When the ribs are almost done in the oven, set up your grill in whatever way is normal for you. We use a regular grill with hardwood charcoal and absolutely love it. And yes; we grill even in February after having gotten more than a foot of snow. We needed to get the grill out of the garage, so…

My dad (driving) and Ron (waiting his turn to drive) got the snow blower out and facilitated awesomeness šŸ™‚

Once your grill is ready, carefully transfer the ribs to the grill. This will be tricky because they are so ridiculously tender, but it can be done. Slather both sides with whatever BBQ sauce you prefer and get a little charring going. Alternatively, you could just put the sauce on the ribs and use your broiler. Either works just fine. If you go to this link, you’ll find my recipe for some seriously fantastic sauce, but it has to be made at least a week in advance and it requires a good chunk of the afternoon to make. I used a super simple Dr. Pepper based BBQ sauce for these ribs, the recipe for which I will include along with my wet rib rub.
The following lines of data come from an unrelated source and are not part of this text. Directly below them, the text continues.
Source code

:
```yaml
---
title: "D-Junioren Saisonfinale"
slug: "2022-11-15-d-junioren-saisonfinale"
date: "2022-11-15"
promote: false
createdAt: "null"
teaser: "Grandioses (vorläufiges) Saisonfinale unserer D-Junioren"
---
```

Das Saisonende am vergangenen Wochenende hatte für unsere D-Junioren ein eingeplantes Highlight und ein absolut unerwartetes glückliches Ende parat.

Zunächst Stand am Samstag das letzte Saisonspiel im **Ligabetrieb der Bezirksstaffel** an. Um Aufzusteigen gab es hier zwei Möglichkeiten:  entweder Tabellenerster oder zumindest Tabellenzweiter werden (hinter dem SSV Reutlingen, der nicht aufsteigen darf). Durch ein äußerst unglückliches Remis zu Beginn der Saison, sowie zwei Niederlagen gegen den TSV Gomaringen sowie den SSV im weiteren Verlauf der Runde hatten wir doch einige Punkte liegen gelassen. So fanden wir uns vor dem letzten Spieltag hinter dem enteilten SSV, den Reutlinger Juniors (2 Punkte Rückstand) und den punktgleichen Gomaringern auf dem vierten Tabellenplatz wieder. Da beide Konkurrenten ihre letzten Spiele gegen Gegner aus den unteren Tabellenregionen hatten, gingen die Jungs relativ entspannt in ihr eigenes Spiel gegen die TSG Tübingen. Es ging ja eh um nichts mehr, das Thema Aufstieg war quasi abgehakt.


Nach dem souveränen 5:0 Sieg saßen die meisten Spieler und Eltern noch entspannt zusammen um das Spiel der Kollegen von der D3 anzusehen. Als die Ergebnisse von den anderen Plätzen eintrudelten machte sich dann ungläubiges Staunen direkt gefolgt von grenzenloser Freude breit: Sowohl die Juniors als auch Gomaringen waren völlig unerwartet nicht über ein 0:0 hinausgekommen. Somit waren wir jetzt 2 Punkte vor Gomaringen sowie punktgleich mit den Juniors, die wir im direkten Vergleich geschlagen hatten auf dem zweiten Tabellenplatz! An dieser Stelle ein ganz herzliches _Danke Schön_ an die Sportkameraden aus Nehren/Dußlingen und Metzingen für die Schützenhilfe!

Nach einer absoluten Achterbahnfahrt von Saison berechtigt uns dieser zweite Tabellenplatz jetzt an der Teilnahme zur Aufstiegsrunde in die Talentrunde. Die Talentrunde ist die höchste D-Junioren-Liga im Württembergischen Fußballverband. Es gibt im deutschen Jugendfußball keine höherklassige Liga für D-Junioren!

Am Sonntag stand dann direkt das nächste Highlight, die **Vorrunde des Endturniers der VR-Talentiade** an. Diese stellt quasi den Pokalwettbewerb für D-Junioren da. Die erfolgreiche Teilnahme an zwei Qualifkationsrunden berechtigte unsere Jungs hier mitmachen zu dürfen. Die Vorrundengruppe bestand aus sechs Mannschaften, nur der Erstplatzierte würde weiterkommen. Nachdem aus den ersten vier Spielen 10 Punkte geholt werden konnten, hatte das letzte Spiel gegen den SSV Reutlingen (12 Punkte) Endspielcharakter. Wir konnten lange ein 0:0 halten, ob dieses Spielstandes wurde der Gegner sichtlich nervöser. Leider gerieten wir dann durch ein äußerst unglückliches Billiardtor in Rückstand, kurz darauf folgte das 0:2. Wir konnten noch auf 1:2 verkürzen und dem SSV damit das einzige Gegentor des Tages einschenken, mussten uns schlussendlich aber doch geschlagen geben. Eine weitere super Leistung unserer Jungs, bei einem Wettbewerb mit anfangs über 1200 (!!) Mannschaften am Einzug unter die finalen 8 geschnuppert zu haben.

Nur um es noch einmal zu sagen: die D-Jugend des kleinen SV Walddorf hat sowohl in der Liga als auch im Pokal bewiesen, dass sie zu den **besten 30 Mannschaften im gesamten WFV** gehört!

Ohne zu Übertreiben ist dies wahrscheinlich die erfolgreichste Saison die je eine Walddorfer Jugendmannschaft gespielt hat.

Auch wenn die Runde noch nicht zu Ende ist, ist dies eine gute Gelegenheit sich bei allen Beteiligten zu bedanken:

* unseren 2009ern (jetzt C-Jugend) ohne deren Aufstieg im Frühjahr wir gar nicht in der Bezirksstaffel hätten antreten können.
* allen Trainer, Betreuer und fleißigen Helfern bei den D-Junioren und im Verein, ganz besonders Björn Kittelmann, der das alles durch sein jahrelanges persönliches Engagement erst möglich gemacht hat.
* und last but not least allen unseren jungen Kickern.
So you’ve rubbed, baked, slathered, and grilled your ribs- you’re ready to eat! You end up with this:

Ribs that will melt in your mouth and feel like velvet on your tongue. I didn’t have to cut any of these ribs apart to make portions; they separated themselves because they were so tender. They are worth every penny for the meat and every minute of prep. And here’s a last little bit of reality for you: I don’t even like ribs.

The Recipe- Wet Rub for Ribs:

3 T Brown Sugar

2 T Salt

1 T Seasoned Salt

1 1/2 t Chili Powder

3 t Paprika

1 1/2 t Cumin

3 t Oregano

3 t Cinnamon

1 Small Onion, Diced Fine

8-10 Cloves Garlic, Minced

2 t Liquid Smoke

The Method:

*Combine all ingredients in a bowl and let sit for 10-15 minutes, or until all ingredients are uniformly wet.

The Recipe- Dr. Pepper BBQ Sauce:

12 oz Dr. Pepper

2 C Ketchup

1 C Brown Sugar

1 1/2 T Worcestershire Sauce

1/2 t Liquid Smoke

1-2 t Kosher Salt (Start with 1 t and add more to taste)

1 t Chili Powder

1 1/2 t Garlic Powder

1/2 t (heaping) Onion Powder

The Method:

*Combine all ingredients in a saucepan and bring to a boil.

*Lower heat and simmer until reduced by about half, stirring frequently.

*Taste for seasoning and adjust accordingly.